**Texto extraído**
....

Marcos Juárez volvió a quedar en el centro de la escena política cordobesa, pero esta vez con un resultado que rompió con la historia reciente de la localidad. La elección municipal estuvo marcada por un récord de ausentismo y por el triunfo del peronismo cordobés, que logró arrebatarle el municipio al Pro en uno de sus históricos bastiones electorales. La baja participación se convirtió en uno de los principales datos de una jornada que dejó señales tanto para el oficialismo provincial como para la oposición.
Lo hizo desde un acuerdo de unidad que se armó detrás de la candidatura de Germán Font, quien pasará a gobernar la ciudad del sudeste de Córdoba desde el 10 de diciembre. Font, postulante de la peronista Generación M y de buena sintonía con el oficialismo provincial, ganó la intendencia local y sucederá a Sara Majorel. Con el 96% de los votos computados, sacaba el 46,02% de los sufragios, contra el 20,01% de Pedro Dellarossa, quien recibió apoyo de lo que fue Juntos por el Cambio (JxC).
La participación rondó el 60% del padrón, una cifra significativamente menor a la registrada en 2022, cuando había concurrido cerca del 69% de los electores. El dato confirma la tendencia de caída en la concurrencia a las urnas que atraviesa distintos comicios del país y adquiere especial relevancia en una elección municipal que era seguida con atención por las principales fuerzas políticas. El récord de ausentismo fue, así, uno de los protagonistas de la jornada.

....

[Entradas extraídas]
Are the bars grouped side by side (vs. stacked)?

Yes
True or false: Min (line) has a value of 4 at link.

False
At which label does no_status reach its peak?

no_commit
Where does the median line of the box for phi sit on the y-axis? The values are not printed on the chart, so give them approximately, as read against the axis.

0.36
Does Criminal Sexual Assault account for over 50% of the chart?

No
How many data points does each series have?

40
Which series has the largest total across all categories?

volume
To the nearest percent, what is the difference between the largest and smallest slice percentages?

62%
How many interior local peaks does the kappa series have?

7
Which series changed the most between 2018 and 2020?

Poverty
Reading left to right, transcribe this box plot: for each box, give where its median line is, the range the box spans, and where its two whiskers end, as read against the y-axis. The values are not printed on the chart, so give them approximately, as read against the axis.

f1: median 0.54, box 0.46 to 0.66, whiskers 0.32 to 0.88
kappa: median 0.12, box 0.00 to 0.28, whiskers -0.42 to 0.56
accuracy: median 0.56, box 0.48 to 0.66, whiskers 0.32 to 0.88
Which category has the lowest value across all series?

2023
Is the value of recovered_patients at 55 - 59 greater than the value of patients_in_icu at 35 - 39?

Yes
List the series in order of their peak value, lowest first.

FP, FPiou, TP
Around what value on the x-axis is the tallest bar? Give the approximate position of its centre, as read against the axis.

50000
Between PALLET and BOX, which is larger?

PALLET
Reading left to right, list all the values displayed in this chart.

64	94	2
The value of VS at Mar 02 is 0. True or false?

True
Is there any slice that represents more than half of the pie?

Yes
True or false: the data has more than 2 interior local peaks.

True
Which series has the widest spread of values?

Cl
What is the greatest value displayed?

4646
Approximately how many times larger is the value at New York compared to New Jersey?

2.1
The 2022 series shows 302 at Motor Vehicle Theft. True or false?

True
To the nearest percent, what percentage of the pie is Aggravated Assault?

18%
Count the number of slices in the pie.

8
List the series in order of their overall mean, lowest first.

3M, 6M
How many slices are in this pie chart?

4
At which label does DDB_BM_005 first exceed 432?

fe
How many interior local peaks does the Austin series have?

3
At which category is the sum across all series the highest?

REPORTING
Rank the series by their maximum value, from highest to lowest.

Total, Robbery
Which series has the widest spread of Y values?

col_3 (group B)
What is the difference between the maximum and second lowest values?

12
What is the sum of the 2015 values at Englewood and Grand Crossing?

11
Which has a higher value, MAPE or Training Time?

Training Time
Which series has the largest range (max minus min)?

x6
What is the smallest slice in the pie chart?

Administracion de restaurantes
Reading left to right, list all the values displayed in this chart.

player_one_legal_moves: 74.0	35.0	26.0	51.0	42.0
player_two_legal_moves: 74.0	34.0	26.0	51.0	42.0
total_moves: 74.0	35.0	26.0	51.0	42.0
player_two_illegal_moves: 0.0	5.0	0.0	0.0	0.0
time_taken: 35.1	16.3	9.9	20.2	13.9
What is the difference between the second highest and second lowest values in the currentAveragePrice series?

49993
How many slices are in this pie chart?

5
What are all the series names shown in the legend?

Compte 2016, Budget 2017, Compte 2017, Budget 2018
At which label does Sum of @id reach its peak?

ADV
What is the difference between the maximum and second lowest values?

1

....

**Consigna**
Devuelve sin cambios el fragmento del texto sobre la elección en Marcos Juárez que empieza en las palabras "Marcos Juárez volvió" y termina después de las palabras "para la oposición.". Las entradas proceden de una fuente distinta.

**Respuesta**
Marcos Juárez volvió a quedar en el centro de la escena política cordobesa, pero esta vez con un resultado que rompió con la historia reciente de la localidad. La elección municipal estuvo marcada por un récord de ausentismo y por el triunfo del peronismo cordobés, que logró arrebatarle el municipio al Pro en uno de sus históricos bastiones electorales. La baja participación se convirtió en uno de los principales datos de una jornada que dejó señales tanto para el oficialismo provincial como para la oposición.